Mindfulness-Based Stress Reduction (MBSR)
Mindfulness means maintaining a moment-by-moment awareness of our thoughts, feelings, bodily sensations and surrounding environment. Mindfulness also involves acceptance, meaning that we pay attention to our thoughts and feelings without judging them (without believing there's a 'right' or 'wrong' way to think or feel in a given moment). When we practice mindfulness, our thoughts tune into what we're sensing in the present moment rather than rehashing the past or imagining the future.
Research studies document the physical/mental health benefits of practising mindfulness: immune system enhancement, increased relaxation and positive emotions, decreased rumination and negative emotions, increased self-insight and objectivity, and improved brain function in regions linked to learning, working memory, focus, concentration, attention and emotion regulation (less emotional reactivity).

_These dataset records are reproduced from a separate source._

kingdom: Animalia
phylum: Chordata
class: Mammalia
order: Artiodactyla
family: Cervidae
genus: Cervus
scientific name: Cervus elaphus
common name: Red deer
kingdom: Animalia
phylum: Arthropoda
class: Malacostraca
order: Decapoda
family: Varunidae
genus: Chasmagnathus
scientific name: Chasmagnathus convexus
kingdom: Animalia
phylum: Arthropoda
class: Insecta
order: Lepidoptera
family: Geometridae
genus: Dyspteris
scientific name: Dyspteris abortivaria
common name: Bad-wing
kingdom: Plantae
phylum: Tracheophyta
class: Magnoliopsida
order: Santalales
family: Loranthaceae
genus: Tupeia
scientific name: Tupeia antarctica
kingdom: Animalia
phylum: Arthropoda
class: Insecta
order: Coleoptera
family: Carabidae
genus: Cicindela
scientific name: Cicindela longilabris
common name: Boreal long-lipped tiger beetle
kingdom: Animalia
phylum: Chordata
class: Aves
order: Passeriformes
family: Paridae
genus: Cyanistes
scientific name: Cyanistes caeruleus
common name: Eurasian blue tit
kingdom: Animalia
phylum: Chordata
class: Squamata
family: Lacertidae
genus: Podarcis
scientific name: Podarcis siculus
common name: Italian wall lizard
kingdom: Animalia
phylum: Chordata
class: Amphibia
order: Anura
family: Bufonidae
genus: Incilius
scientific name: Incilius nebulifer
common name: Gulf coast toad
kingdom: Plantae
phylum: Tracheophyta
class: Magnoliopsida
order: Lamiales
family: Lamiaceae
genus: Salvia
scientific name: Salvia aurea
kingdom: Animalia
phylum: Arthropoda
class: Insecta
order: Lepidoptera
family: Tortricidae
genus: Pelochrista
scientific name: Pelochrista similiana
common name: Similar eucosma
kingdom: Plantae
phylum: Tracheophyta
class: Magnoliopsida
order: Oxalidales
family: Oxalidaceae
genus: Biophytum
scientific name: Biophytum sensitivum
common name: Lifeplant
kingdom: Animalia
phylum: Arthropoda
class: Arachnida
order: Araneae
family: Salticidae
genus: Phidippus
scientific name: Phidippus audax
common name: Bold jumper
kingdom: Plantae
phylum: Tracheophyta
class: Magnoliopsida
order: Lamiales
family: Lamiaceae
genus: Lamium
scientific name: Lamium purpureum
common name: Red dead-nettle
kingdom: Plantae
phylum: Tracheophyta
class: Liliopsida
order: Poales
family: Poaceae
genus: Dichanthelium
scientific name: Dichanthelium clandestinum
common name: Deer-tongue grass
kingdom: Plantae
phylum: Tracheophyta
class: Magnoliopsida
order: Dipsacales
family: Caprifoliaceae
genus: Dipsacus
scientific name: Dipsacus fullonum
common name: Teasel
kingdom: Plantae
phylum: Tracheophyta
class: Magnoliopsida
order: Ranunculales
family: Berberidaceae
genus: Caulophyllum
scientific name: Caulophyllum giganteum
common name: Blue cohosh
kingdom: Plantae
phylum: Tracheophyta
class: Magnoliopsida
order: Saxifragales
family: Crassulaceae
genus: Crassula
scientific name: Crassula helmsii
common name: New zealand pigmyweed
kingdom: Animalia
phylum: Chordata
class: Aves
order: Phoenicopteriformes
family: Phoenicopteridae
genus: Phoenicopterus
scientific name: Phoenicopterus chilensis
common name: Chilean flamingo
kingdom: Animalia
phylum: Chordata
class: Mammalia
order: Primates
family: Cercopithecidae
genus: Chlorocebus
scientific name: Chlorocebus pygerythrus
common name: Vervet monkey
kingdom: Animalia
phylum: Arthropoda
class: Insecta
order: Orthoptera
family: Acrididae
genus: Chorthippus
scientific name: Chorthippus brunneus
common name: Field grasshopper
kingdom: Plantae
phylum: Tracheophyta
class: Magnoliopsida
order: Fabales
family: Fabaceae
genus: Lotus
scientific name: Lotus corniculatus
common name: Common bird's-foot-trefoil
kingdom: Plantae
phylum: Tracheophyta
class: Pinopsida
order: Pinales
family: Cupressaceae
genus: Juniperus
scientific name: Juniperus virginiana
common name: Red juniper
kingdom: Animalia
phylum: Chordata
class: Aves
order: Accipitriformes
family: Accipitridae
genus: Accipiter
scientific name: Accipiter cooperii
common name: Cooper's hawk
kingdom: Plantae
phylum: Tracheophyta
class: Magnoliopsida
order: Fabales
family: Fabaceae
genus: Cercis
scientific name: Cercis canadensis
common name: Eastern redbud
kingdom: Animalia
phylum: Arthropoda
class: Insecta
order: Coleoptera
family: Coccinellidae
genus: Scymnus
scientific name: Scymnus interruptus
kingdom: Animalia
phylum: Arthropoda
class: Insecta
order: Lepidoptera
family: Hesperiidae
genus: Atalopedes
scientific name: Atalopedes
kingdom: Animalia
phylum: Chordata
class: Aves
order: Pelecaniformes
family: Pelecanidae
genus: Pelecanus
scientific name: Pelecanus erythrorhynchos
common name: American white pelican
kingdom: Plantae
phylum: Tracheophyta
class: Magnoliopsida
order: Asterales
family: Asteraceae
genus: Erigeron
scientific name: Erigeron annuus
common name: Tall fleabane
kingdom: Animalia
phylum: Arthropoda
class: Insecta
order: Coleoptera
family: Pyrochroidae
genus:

Psychodynamic (Insight-Oriented) Therapy
We all find ourselves behaving at times in ways we don't fully undertand. What we do not know or grasp about ourselves can cause us problems. The less we are aware of our unconscious 'inner workings' (deep-seated needs, assumptions, beliefs, feelings, desires, etc.), the more we stay stuck in unproductive patterns of thinking, feeling and behaving that disable and limit us. In psychodynamic (insight-oriented) therapy, therapists help people explore and understand their emotions, early-life experiences and beliefs to gain insight into their present-day problems, and to evaluate thinking/behavior patterns they have developed over time. Recognizing recurring patterns helps people see the ways in which they avoid distress or develop defense mechanisms as a method of coping so they can take steps to change those patterns.